One of those important details is the concrete floor joint. These joints should be designed to withstand the abuse of forklift traffic, improve floor durability and reduce future repair costs. Joints with proper attention to detail are supposed to be durable, but there’s always the potential for deterioration over time. So what do you do about it? You familiarize yourself with common defects, conduct thorough inspections and implement a proper maintenance program.

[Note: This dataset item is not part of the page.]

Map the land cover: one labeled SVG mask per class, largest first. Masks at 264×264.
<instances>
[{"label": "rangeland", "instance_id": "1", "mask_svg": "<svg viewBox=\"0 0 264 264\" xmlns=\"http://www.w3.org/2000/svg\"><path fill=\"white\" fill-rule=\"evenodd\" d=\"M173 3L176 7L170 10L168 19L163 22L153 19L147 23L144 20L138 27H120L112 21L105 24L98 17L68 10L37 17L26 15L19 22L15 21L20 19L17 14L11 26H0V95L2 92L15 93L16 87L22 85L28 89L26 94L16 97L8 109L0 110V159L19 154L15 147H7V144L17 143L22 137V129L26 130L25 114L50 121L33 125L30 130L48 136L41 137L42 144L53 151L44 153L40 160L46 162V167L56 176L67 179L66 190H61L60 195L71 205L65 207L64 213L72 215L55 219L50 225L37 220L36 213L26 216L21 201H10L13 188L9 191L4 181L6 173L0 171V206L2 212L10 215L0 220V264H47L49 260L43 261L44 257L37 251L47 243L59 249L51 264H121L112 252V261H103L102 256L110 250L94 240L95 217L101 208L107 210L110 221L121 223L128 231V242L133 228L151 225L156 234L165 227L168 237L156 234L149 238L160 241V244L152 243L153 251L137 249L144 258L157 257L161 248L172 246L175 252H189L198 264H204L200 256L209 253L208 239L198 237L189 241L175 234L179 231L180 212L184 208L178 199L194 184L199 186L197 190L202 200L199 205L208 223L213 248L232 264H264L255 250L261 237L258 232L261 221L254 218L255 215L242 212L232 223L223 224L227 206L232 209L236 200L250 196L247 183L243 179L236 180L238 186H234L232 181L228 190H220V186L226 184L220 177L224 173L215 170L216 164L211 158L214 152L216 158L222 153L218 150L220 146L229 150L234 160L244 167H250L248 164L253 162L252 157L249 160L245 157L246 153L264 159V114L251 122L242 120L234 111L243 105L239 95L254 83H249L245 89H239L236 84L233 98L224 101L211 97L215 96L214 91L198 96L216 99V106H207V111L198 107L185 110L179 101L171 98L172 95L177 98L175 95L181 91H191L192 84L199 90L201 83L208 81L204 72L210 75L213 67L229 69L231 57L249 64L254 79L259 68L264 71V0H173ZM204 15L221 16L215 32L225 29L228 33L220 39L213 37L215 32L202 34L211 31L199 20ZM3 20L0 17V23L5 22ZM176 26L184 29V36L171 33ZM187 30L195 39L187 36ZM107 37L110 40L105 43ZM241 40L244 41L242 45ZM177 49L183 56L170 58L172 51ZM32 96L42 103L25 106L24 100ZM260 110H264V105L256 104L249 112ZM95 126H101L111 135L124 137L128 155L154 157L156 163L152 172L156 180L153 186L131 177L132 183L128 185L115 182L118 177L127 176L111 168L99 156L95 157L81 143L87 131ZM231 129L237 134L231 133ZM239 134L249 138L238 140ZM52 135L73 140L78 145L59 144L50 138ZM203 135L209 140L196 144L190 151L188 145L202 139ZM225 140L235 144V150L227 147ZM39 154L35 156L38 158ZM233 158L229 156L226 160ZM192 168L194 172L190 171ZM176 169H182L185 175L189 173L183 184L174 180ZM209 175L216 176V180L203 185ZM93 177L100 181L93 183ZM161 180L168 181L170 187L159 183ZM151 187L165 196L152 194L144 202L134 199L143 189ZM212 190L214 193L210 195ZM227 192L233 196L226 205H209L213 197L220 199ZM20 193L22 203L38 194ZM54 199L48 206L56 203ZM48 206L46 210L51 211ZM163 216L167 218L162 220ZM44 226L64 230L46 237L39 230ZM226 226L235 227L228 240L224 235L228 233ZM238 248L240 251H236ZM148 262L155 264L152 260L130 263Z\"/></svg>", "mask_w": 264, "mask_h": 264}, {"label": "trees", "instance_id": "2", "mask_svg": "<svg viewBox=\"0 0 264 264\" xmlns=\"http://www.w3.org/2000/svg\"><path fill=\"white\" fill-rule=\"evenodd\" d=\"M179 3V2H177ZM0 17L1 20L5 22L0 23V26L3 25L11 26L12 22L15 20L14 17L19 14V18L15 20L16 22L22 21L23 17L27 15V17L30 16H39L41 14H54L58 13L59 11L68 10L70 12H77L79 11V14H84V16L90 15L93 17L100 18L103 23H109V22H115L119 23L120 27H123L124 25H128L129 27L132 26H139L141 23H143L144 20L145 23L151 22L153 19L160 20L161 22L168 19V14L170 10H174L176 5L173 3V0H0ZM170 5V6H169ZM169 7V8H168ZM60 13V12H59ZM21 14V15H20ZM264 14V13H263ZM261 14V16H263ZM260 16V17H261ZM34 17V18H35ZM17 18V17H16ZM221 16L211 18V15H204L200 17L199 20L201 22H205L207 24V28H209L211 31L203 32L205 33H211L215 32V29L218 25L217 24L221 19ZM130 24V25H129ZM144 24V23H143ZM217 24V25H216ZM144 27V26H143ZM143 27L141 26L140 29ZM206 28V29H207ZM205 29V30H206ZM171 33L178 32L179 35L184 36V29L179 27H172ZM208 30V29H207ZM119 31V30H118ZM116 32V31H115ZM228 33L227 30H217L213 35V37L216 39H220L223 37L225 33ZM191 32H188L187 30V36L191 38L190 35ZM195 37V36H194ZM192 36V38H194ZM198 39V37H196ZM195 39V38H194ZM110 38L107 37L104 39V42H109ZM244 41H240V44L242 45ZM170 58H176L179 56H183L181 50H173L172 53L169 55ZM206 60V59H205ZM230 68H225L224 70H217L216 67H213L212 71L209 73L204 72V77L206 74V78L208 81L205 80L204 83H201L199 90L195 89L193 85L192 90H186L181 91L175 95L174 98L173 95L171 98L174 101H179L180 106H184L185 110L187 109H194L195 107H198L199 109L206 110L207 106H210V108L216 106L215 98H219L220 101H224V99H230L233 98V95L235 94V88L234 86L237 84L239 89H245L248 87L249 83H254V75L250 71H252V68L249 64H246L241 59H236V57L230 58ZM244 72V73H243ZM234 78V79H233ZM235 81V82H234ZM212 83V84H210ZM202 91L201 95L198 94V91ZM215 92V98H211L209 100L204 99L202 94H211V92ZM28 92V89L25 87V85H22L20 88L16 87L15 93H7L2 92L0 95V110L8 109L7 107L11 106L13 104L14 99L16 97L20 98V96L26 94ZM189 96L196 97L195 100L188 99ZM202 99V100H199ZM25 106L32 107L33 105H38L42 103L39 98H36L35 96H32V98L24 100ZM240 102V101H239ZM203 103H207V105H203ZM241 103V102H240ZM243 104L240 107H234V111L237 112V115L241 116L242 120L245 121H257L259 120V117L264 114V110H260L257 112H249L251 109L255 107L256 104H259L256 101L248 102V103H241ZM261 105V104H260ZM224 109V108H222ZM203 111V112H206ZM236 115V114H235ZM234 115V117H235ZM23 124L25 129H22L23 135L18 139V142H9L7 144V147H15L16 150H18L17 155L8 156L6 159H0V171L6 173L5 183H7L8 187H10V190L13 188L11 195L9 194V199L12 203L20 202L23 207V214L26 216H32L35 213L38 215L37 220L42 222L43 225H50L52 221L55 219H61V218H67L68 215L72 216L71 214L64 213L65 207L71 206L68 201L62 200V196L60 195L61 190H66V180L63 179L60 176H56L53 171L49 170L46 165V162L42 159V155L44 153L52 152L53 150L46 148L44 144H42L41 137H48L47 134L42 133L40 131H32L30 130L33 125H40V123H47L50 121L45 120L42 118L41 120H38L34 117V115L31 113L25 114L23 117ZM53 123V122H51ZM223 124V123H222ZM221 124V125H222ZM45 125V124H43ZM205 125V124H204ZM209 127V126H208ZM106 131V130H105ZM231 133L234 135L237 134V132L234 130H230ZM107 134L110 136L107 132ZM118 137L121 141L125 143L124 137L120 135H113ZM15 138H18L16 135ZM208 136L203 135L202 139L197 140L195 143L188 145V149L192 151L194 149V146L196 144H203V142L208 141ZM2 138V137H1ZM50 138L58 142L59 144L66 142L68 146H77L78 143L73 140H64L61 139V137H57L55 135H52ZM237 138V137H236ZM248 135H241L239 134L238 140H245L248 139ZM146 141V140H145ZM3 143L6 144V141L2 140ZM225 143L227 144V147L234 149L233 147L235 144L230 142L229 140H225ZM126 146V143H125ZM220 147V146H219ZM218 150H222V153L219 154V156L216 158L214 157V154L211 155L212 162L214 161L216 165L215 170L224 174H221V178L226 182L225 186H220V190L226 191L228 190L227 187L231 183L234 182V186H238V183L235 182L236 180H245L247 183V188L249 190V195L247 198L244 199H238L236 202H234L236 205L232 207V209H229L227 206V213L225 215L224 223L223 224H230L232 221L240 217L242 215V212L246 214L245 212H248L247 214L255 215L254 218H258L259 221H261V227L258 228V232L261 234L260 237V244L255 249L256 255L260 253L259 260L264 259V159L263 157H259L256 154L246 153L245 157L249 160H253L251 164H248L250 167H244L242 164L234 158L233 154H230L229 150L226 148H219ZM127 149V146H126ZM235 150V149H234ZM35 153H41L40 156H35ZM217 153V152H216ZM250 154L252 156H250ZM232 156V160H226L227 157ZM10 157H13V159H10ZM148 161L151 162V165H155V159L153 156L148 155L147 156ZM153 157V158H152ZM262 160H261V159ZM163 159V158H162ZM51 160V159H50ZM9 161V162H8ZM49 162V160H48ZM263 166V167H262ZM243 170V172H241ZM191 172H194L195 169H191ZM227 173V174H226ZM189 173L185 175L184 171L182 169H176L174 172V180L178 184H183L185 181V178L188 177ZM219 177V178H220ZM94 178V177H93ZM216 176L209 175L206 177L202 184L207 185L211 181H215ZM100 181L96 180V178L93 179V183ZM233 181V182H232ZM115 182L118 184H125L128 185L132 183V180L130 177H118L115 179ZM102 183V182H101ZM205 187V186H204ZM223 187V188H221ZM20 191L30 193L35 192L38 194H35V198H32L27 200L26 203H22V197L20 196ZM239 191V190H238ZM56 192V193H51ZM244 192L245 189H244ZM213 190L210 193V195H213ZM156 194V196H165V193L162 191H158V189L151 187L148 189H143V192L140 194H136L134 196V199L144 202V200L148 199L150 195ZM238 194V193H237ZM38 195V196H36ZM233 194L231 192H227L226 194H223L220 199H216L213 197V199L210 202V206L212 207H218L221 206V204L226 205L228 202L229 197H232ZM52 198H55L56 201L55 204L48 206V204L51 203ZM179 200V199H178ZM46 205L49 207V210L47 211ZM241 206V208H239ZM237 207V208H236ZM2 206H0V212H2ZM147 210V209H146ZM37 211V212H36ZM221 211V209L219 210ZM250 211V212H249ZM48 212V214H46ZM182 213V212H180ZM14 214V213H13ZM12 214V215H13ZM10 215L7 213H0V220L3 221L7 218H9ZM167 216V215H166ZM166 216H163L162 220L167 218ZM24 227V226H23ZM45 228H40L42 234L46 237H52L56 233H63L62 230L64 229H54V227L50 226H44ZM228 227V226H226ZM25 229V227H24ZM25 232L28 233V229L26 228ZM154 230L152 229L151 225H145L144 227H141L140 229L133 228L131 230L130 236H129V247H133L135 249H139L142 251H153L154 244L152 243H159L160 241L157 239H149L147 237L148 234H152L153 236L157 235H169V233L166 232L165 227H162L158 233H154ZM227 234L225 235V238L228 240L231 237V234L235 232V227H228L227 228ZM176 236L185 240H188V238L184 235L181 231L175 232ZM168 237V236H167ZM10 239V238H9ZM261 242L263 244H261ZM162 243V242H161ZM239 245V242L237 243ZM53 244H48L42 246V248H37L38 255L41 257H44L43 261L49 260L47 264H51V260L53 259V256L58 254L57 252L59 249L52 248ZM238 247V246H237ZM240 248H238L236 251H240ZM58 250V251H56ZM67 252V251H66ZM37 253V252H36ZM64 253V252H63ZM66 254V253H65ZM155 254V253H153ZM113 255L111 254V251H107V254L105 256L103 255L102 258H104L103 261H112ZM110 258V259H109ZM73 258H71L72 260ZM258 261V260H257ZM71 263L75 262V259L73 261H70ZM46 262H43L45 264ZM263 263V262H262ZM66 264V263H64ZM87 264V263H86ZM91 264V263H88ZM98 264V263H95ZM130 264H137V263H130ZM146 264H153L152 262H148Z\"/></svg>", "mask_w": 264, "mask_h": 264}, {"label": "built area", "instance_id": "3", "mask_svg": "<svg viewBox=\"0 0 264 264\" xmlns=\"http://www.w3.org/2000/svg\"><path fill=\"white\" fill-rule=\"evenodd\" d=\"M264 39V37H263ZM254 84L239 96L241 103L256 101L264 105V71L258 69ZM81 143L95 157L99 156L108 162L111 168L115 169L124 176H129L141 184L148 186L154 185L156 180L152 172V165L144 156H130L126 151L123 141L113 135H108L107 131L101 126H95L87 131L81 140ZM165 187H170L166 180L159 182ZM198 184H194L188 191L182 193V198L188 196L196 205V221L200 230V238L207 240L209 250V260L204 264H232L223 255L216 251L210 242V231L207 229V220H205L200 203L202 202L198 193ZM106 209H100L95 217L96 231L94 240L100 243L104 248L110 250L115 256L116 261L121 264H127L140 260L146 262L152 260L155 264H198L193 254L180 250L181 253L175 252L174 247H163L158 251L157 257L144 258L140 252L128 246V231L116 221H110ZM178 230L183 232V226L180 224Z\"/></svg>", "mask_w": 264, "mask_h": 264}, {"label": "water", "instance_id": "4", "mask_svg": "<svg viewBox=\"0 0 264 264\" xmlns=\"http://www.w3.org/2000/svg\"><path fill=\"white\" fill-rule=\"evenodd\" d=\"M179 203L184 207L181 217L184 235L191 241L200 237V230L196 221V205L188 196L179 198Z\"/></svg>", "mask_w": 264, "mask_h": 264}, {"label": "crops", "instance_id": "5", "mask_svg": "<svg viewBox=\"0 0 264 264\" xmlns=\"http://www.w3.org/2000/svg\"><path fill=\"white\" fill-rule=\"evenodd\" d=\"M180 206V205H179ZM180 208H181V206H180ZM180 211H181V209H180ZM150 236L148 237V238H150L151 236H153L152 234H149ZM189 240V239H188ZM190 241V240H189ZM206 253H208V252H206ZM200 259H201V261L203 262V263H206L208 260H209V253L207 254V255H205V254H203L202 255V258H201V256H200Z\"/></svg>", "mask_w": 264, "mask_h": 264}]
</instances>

1. Get to Know Common Joint Conditions That Require Repair
If you’re going to remember one thing about concrete floor joint deficiencies, it’s this: the most common floor joint maintenance need is with the fillers. These fillers keep your joints protected and the surface even, thus providing smoother load transfer and a more durable floor. In some cases, joint filler deficiencies are covered under the installer’s warranty for the first year if maintained by the owner, but it’s important to keep them in mind for the life of the floor. Here are a couple typical conditions that may require repair:
- Joint filler separation – A separation void in the joint filler that’s the width of a credit card or greater.
- Joint fillers collapse – Complete adhesion loss between the filler and the joint edge, which exposes joint edges to impact.

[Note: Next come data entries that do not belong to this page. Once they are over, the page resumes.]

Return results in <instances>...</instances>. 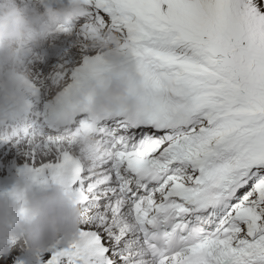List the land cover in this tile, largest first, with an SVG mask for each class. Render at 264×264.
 I'll use <instances>...</instances> for the list:
<instances>
[{"label":"snow or ice","instance_id":"obj_1","mask_svg":"<svg viewBox=\"0 0 264 264\" xmlns=\"http://www.w3.org/2000/svg\"><path fill=\"white\" fill-rule=\"evenodd\" d=\"M84 2L68 31L85 50L91 35L119 38L139 105L131 117L74 113L78 87L117 70L85 51L63 100L77 137L19 145L28 179L62 181L83 214L44 264H264V0ZM85 131L94 157L79 152Z\"/></svg>","mask_w":264,"mask_h":264},{"label":"clouds","instance_id":"obj_2","mask_svg":"<svg viewBox=\"0 0 264 264\" xmlns=\"http://www.w3.org/2000/svg\"><path fill=\"white\" fill-rule=\"evenodd\" d=\"M85 9L84 0H68L67 6L44 11L25 6V0H0V126L23 120L30 106L31 77L24 51L41 49L54 38L70 35L68 26ZM87 48L117 70L81 84L72 97V111L103 118L121 109L133 116L139 101L129 91L128 77L118 70L123 51L119 38L91 35ZM77 143L85 158L100 152L87 131ZM82 222L83 214L62 181L40 186L22 173L12 187L0 190V258L19 244L25 254L23 264H32L37 254L74 240Z\"/></svg>","mask_w":264,"mask_h":264},{"label":"bare ground","instance_id":"obj_3","mask_svg":"<svg viewBox=\"0 0 264 264\" xmlns=\"http://www.w3.org/2000/svg\"><path fill=\"white\" fill-rule=\"evenodd\" d=\"M28 1L29 0H25V6L27 7ZM77 23L78 21H74V24L72 26L73 29H75ZM57 48H65L66 50L79 53V59L73 60L71 66L69 67V73L71 75L68 76L67 84H70V82L74 81L83 61L85 60V51H90L88 48L87 50L84 49L82 42L79 40V34L76 32L70 34L69 36L61 35L58 38L52 39L50 42L46 43L45 46L39 51L32 49L24 51L23 57L25 59V64H27L30 69V75H35L34 81L37 87H40V90L39 92H36L32 90L31 87L28 90V100L31 109L27 117L30 120L25 123L21 131L27 132V135L22 136V133H16L14 129H11V131L16 134V136L10 140L12 142L11 146L4 147V149L12 151L10 155L4 154L9 163L11 175L17 173L19 170H22L24 172L26 168V159L28 154H25V156L23 155L21 156V158H19V155L23 154V150H21L17 143L21 140V137L22 139L25 138V141H29L30 143H32V141H34L37 137L44 136L45 133H60V129L55 124H52V126H50L47 110L52 104L53 99L52 97L46 98L44 96L45 81L42 77L41 71L37 69L38 65H46L44 55H42L41 53ZM60 84L61 87L57 89V92L63 90L65 82L62 80ZM9 139L10 138L8 136H5L3 141L5 142V140ZM3 146H5V144Z\"/></svg>","mask_w":264,"mask_h":264},{"label":"rangeland","instance_id":"obj_4","mask_svg":"<svg viewBox=\"0 0 264 264\" xmlns=\"http://www.w3.org/2000/svg\"><path fill=\"white\" fill-rule=\"evenodd\" d=\"M3 170H4V168L0 166V173H1ZM10 258H11V257H10ZM10 258H9V260H11ZM1 259L3 260V262L8 263V261L4 260L3 258H1Z\"/></svg>","mask_w":264,"mask_h":264}]
</instances>
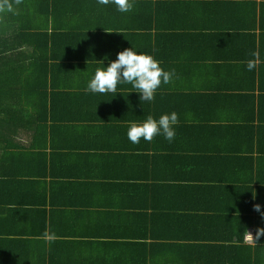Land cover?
Returning a JSON list of instances; mask_svg holds the SVG:
<instances>
[{"label": "crops", "instance_id": "crops-1", "mask_svg": "<svg viewBox=\"0 0 264 264\" xmlns=\"http://www.w3.org/2000/svg\"><path fill=\"white\" fill-rule=\"evenodd\" d=\"M43 2L26 7L31 39L20 48L52 32L47 72L60 88L68 75L79 85L70 92L86 88L133 47L180 89L151 102L130 84L116 95L84 90L74 111L63 95L48 128L19 130L13 143L25 150L9 156L13 172L0 184V264H264V236L255 241L264 219L253 207L264 211V0H134L125 13L96 0ZM78 53L86 59L64 58ZM10 102L11 113L23 105ZM172 111L171 142L128 140L130 122Z\"/></svg>", "mask_w": 264, "mask_h": 264}, {"label": "trees", "instance_id": "trees-1", "mask_svg": "<svg viewBox=\"0 0 264 264\" xmlns=\"http://www.w3.org/2000/svg\"><path fill=\"white\" fill-rule=\"evenodd\" d=\"M43 1L44 0H8L13 6V11H0V112H7L6 118L2 117L0 114V184L3 182L4 185L6 184L7 178L10 177L9 175L13 172V166L10 163L11 159L9 156H17L18 153L21 154V151L25 150L22 146L13 143L14 137H17L18 131L23 128L27 130V127H30L33 121L38 129H43V127L48 128V124L51 125L50 121L56 119L54 112L57 108V103L55 104L54 102L61 101L63 95H66L68 102L72 104L74 103L73 111L76 107L81 108L86 105L78 104L85 102L86 99H88L87 97H84L75 102V99H77V97L82 94V91L85 90L83 87L81 90L76 89L75 92H70L72 85L74 88L79 87L75 82V75H68L67 79L69 82L64 85L68 90H64L59 87L60 85L55 83V76L48 74L47 64L49 66H53L54 64L49 63V60L51 59L52 61H55V58H51V54L46 53V48L54 49L51 40L55 35L52 36V32L46 31L34 39V41L41 44H38V47L32 46L31 50L20 48V45L29 42L31 39V37L28 39V36L23 32V22L28 19V10L26 7H29L31 3L36 10V8L43 6ZM240 1L242 0H237V2ZM40 28H37L35 31ZM34 34L31 35L33 36ZM30 57H33L36 60L40 59L41 61H46V64H35L29 60ZM64 58L74 60L79 59V61H81V59H86L82 53L66 55ZM15 60H17L16 63ZM185 62H187V60ZM71 63L72 62L66 60L64 63L65 68ZM101 67L103 68L104 65ZM83 68H85V64H83V62L79 63L72 68L74 71L70 73L77 74L79 73L78 69ZM86 83L87 81H85L83 85ZM179 87L180 86L178 85L162 84L157 91H160L161 93L166 90L180 89ZM186 87L192 89V86ZM128 89H130V87ZM75 93L77 97L74 95ZM134 93L139 96L135 91ZM34 95H38V97H35ZM107 95L109 96V94ZM159 95L160 94H157V96ZM16 96L23 105L18 106L17 108V105L21 103H16V113L8 112L11 109V102L9 104L7 103ZM187 96H190L188 98L192 101L199 97V95L195 96L194 93H188ZM201 114L202 113H199L198 116L202 117ZM48 132L50 133V131ZM260 180L264 181L263 179ZM257 192L259 193V191ZM0 195L3 196V194ZM6 202L10 206L7 214H10L14 211L12 207L15 204L12 203L11 200ZM1 211L4 212L3 210ZM84 257L87 258L85 255ZM195 260L202 264V260L199 256L196 257ZM77 263H79V261ZM5 264H13V262L7 261ZM36 264H44V259L37 256Z\"/></svg>", "mask_w": 264, "mask_h": 264}, {"label": "clouds", "instance_id": "clouds-1", "mask_svg": "<svg viewBox=\"0 0 264 264\" xmlns=\"http://www.w3.org/2000/svg\"><path fill=\"white\" fill-rule=\"evenodd\" d=\"M96 3L101 6L114 5L115 9L121 13L131 11L134 6V0H96ZM0 11L12 12L13 6L8 0H0ZM105 31L112 32L106 29ZM246 67L251 71L255 65L252 61H248ZM170 79L171 73L163 69L153 55L130 47L117 52L116 58L106 66L104 64L103 68H97L88 80L85 91L100 94L115 93L116 95L118 84H130L132 91L139 94L140 101L151 102L161 84L169 83ZM177 124L178 117L175 111L162 113L158 118L148 115L142 121L130 122L126 136L133 144H139L141 139L151 142L157 135H162L165 140L171 142L175 137V125ZM253 207L264 219L261 205L254 204ZM261 236H264V228L258 227L255 241Z\"/></svg>", "mask_w": 264, "mask_h": 264}, {"label": "built area", "instance_id": "built-area-1", "mask_svg": "<svg viewBox=\"0 0 264 264\" xmlns=\"http://www.w3.org/2000/svg\"><path fill=\"white\" fill-rule=\"evenodd\" d=\"M252 234H253V229L250 228V229L247 230V232H246V239H247V240H252V239H251V238H252Z\"/></svg>", "mask_w": 264, "mask_h": 264}]
</instances>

Of course, knowing about these conditions and putting that knowledge into practice are two different things. If you want to ensure you catch them before they cause damage, you’ll need to routinely inspect them.
2. Inspect Your Joints on a Regular Basis
Obviously, you need regular inspections to ensure joint defects and deterioration don’t surprise you, but how often should you perform them? The frequency in which you should monitor your joints actually depends largely on material handling vehicle traffic, frequency of traffic and a key environmental factor of temperature or change in temperature..
- For heavily trafficked floors, joints in unregulated temperature areas, you should monitor/inspect them monthly.
- For heavily trafficked floors, joints in temperature-regulated areas, you should monitor/inspect them quarterly.
You should also know most common locations for joint problems. They’re most prevalent near loading dock areas, doorways and primary traffic aisles. Keep that in mind as you perform your inspections.
3. Develop a Joint Maintenance Program
After getting to know defects and scheduling inspections, you should come up with a plan for maintaining joints for the life of the facility. While there’s no one tried-and-true specific program for every facility, a consistent maintenance program is vital for keeping a small maintenance item from turning into a costly repair down the road. Some factors to think about when developing your maintenance program: age of the facility, floor design, construction factors, construction quality and current floor condition. It also helps if one person is in charge of the program, from inspections to maintenance.
Successful concrete floor joint maintenance is easier than you think. If you’ve hired a dependable concrete floor company, all you need is the knowledge, attention to detail and foresight to enjoy a durable concrete floor system for years to come.